Miguel Concha
Para la ciudadanía de
nuestro país ejercer el voto parece un dilema mayúsculo. Y no lo es
tanto por las consecuencias que sigan de su opción al sufragar, sino más
bien por lo contrario, porque en el fondo sabemos que sea cual sea
nuestra decisión, no veremos cambios de importancia para los grandes
problemas nacionales que preocupan de fondo a nuestra sociedad. No en
balde esta certeza ha llevado a muchos a asumir una posición, respetable
y respetada, de no concurrir a las urnas o de hacerlo sólo para anular
el voto.
Se podrá no estar de acuerdo con esto, pero lo que tampoco se puede
negar es que se trata de una forma de protesta que debe ser escuchada,
porque junto con los que votan podríamos decir que bajo protesta, están expresando el hartazgo social frente a un régimen político que se quedó a mitad de camino en su tránsito hacia la democracia, y que hoy ya no es capaz de hacer frente a los problemas reales de México. A quien dude que así están las cosas, le bastará con leer el informe del Latinobarómetro sobre la democracia, en el que queda claro que de toda América Latina el pueblo mexicano, después del hondureño, es el más descontento con su democracia. Por lo anterior, múltiples organizaciones agrupadas en el Frente Amplio Social Unitario lanzaron un llamado a la ciudadanía a ejercer un voto ético, estratégico y diferenciado, aclarando que este llamado lo hacen
sin deslegitimar ninguna forma de lucha electoral, como pueden serlo la abstención consciente o la anulación del voto. “Este llamado –precisan– será el inicio de la estructuración de un amplio acuerdo estratégico poselectoral”.
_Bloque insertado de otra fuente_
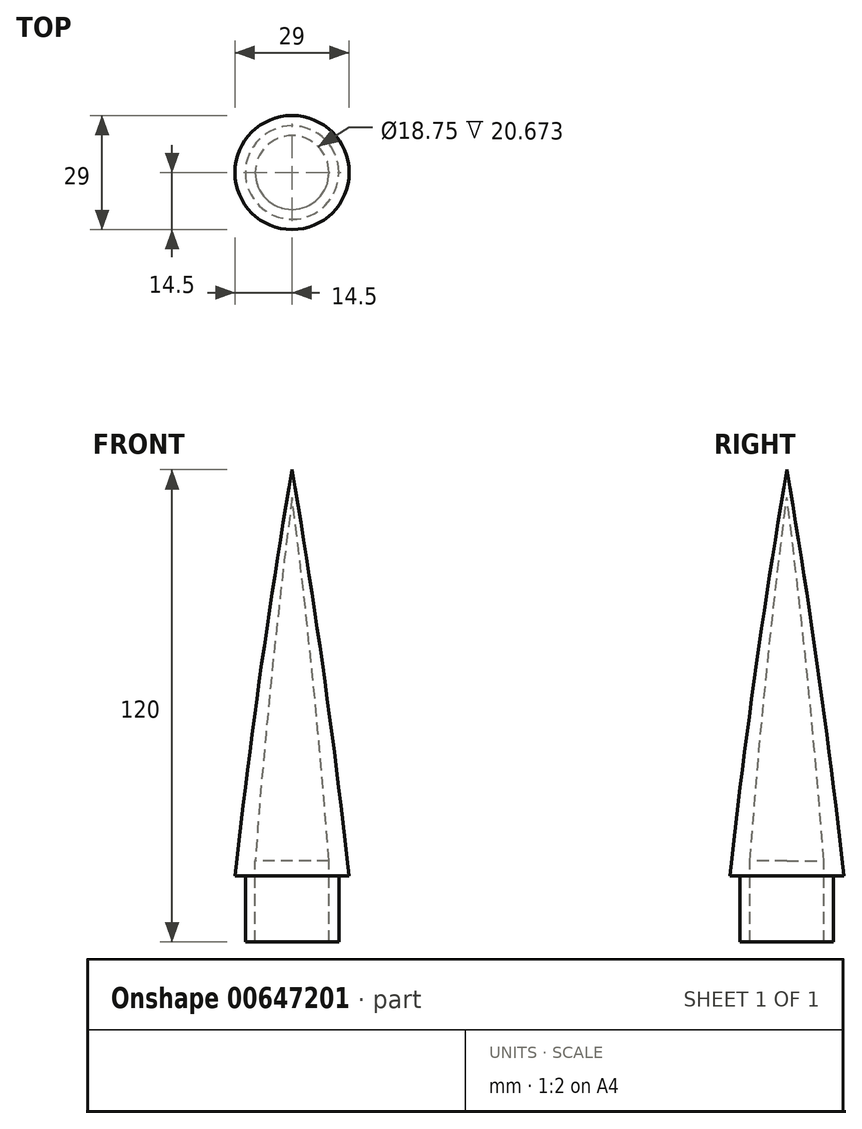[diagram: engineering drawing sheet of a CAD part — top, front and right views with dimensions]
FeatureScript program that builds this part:
annotation { "Feature Type Name" : "Feature", "Feature Type Description" : "" }
export const myFeature = defineFeature(function(context is Context, id is Id, definition is map)
    precondition{}
    {
        {
            var Q0;
            Q0=qCreatedBy(makeId("Front.planeOp"),FACE);
            var sketch = newSketch(context, id + "F0", { "sketchPlane" : qUnion([Q0])});
            skLineSegment(sketch, "E0", {"start": v(-11.87, 0) * mm, "end": v(-11.87, 16.75) * mm});
            skLineSegment(sketch, "E1", {"start": v(-11.88, 16.75) * mm, "end": v(-14.5, 16.75) * mm});
            skPoint(sketch, "E2", {"position": v(0, 120) * mm});
            skPoint(sketch, "E3", {"position": v(-11.88, 16.75) * mm});
            skArc(sketch, "E4", {"start": v(0, 120) * mm, "mid": v(-8.01, 68.48) * mm, "end": v(-14.5, 16.75) * mm});
            skLineSegment(sketch, "E5", {"start": v(-11.87, 0) * mm, "end": v(-9.37, 0) * mm});
            skPoint(sketch, "E6", {"position": v(0, 113) * mm});
            skLineSegment(sketch, "E7", {"start": v(-9.37, 20.67) * mm, "end": v(-9.37, 0) * mm});
            skArc(sketch, "E8", {"start": v(0, 113) * mm, "mid": v(-5.28, 66.9) * mm, "end": v(-9.37, 20.67) * mm});
            skLineSegment(sketch, "E9", {"start": v(0, 120) * mm, "end": v(0, 113) * mm});
            skPoint(sketch, "E10", {"position": v(-9, 61.3) * mm});
            skPoint(sketch, "E11", {"position": v(-41.3, 113.14) * mm});
            skSolve(sketch);
        }
        {
            var Q0;
            Q0=qCreatedBy(makeId("Front.planeOp"),FACE);
            var sketch = newSketch(context, id + "F1", { "sketchPlane" : qUnion([Q0])});
            skLineSegment(sketch, "E12", {"start": v(0, 14.17) * mm, "end": v(0, -34.8) * mm});
            skSolve(sketch);
        }
        {
            var Q0;
            Q0=makeQuery(id+"F0.imprint","IMPRINT",FACE,{"disambiguationData":[TD([[makeQuery(id+"F0.imprint","IMPRINT",EDGE,{"derivedFrom":sQuery(id+"F0.wireOp",EDGE,"E0")}),-1.0]])]});
            var Q1;
            Q1=sQuery(id+"F1.wireOp",EDGE,"E12");
            revolve(context, id + "F2", {"entities" : qUnion([Q0]), "axis" : qUnion([Q1]), "revolveType" : RevolveType.FULL});
        }
    });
Se trata de llamar a la movilización para exigir a los aspirantes a ocupar los puestos de elección a comprometerse con una agenda social que ponga en el centro de la atención pública la vigencia de los derechos humanos; la participación ciudadana en los asuntos públicos; la equidad de género; el fin del control corporativo y el mejoramiento de las condiciones laborales; la defensa de la tierra, el territorio y los recursos naturales, y la reversión de las reformas estructurales. Llamar al ejercicio de un voto ético implica ir más allá de los cálculos aritméticos de los partidos políticos y reivindicar la garantía de los derechos humanos como fin de la democracia y de las instituciones públicas. Implica también exigir a las autoridades responsables evitar eficazmente la compraventa del voto, ya que se nos presentan anuncios responsabilizando a los pobres de venderlo, pero hasta ahora no hemos oído que se anuncie el castigo de alguien que lo compre, por más que se hayan presentado evidencias de que así haya sido. La exoneración es el destino de los compradores de votos, y con ello la renovación de su patente de corso, pese a las reiteradas violaciones a la legislación electoral.
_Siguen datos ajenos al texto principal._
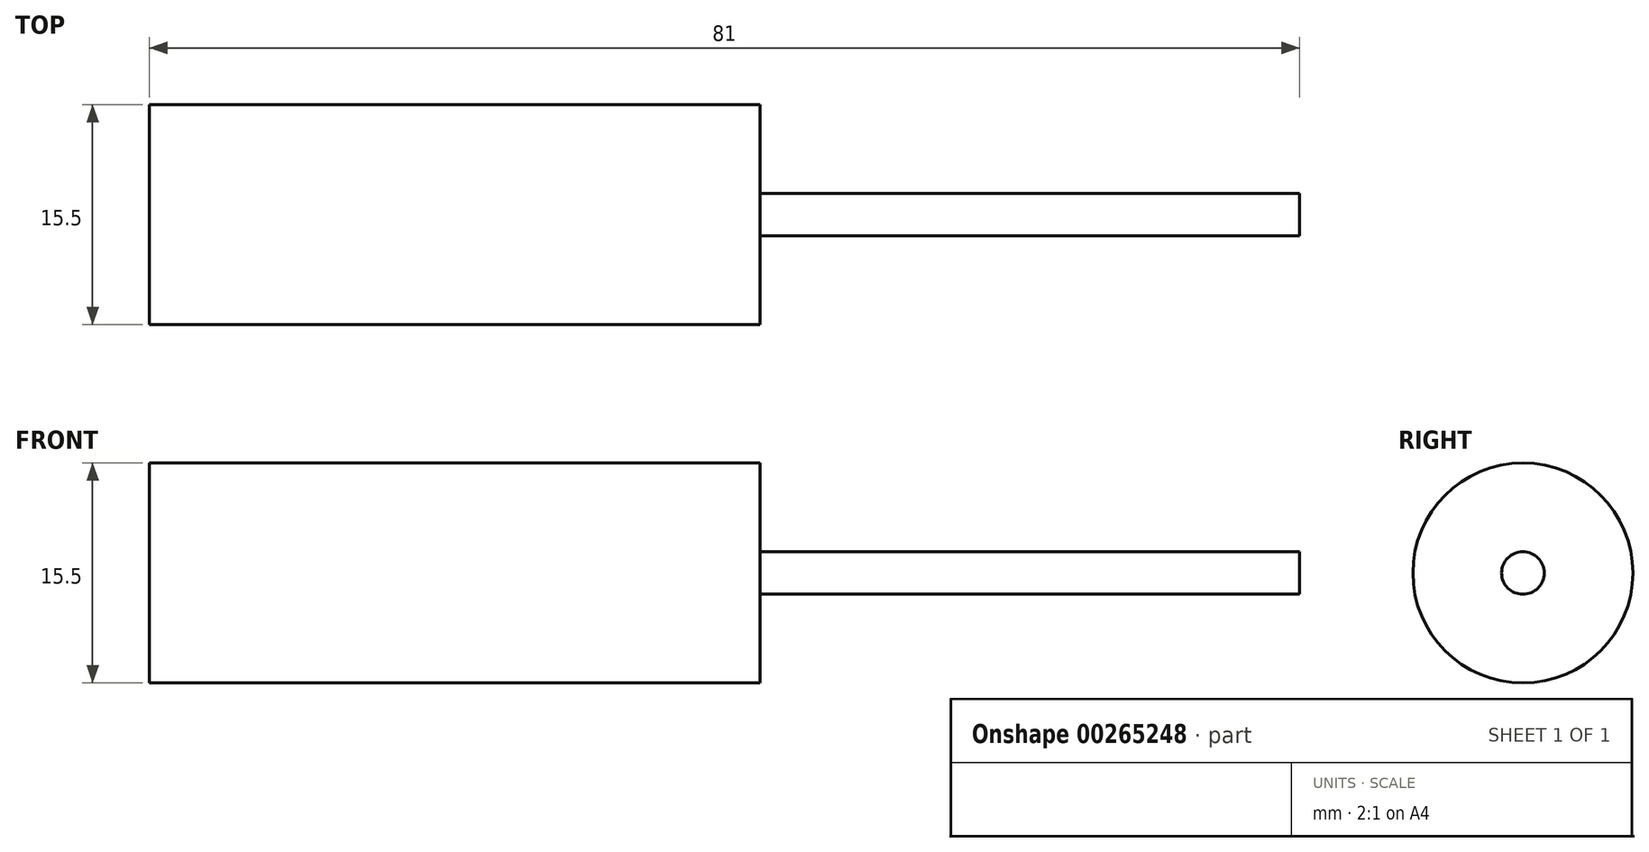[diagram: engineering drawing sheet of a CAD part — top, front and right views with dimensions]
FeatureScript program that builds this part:
annotation { "Feature Type Name" : "Feature", "Feature Type Description" : "" }
export const myFeature = defineFeature(function(context is Context, id is Id, definition is map)
    precondition{}
    {
        {
            var Q0;
            Q0=qCreatedBy(makeId("Right.planeOp"),FACE);
            var sketch = newSketch(context, id + "F0", { "sketchPlane" : qUnion([Q0])});
            skCircle(sketch, "E0", {"center": v(0, 0) * mm, "radius": 7.75 * mm});
            skCircle(sketch, "E1", {"center": v(0, 0) * mm, "radius": 1.5 * mm});
            skSolve(sketch);
        }
        {
            var Q0;
            Q0 = qSketchRegion(id + "F0", true);
            extrude(context, id + "F1", {"entities" : qUnion([Q0]), "depth" : 43 * mm});
        }
        {
            var Q0;
            Q0=qCreatedBy(makeId("Right.planeOp"),FACE);
            var sketch = newSketch(context, id + "F2", { "sketchPlane" : qUnion([Q0])});
            skCircle(sketch, "E2", {"center": v(0, 0) * mm, "radius": 1.5 * mm});
            skSolve(sketch);
        }
        {
            var Q0;
            Q0 = qSketchRegion(id + "F2", true);
            extrude(context, id + "F3", {"entities" : qUnion([Q0]), "operationType" : NewBodyOperationType.ADD, "depth" : 81 * mm});
        }
    });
El llamado al voto estratégico implica apelar al ejercicio colectivo de la inteligencia ciudadana, menospreciada por el diagnóstico simplón o la cancioncita banal. No podemos desconocer que hoy los medios se han convertido en fines y que los partidos, instrumento de la democracia, se nos presentan también como si fueran su fin, olvidando, si no es que burlándose, de que el principio de la representación es la subordinación del representante a los representados. Por ello, desde las limitaciones que la situación actual impone a la ciudadanía –recuérdese la negación del derecho a la consulta popular–, el voto estratégico es la posibilidad de forzar a los miembros del régimen político, incluidos los partidos, a caminar de nuevo hacia la democratización. Por esto se habla también de un voto diferenciado. Es un mensaje a todo el régimen político: si no hay ajustes, ya no caeremos en el juego de la partidocracia. Sabemos que los electos tomarán las decisiones, pero el criterio básico de selección es, en nuestro limitado ámbito de decisiones, a quien se comprometa con la agenda de la sociedad.
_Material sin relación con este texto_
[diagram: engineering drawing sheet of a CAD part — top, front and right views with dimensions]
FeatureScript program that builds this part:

Nos hemos rezagado con respecto de América Latina. Somos de las economías menos dinámicas, de las que menos proporción de gasto dirigen al desarrollo social, de los países más desiguales. Y somos también de los países con mayor violencia. ¿No exige todo esto un cambio de rumbo y de régimen político que lo conduzca? Lo anterior podría ser una conclusión a la que todos llegaran, si es que quienes pugnan por ocupar o retener las instituciones se pusieran a hacer el cálculo de que más les conviene ceder un poco para no perderlo todo. Ceder en su afán de acumulación de riqueza a costa del futuro del país. Ceder en su afán de acercarse al poder a costa de perder su identidad y su ideología. Ceder incluso en protagonismos para dar paso a las articulaciones que realmente puedan transformar al país. Tal vez esta sea la misión que hoy le toca a la sociedad civil: poner las condiciones para remprender el camino a la democracia, en un amplio acuerdo en el que ejerza su soberanía y exija a las instituciones un cambio de rumbo.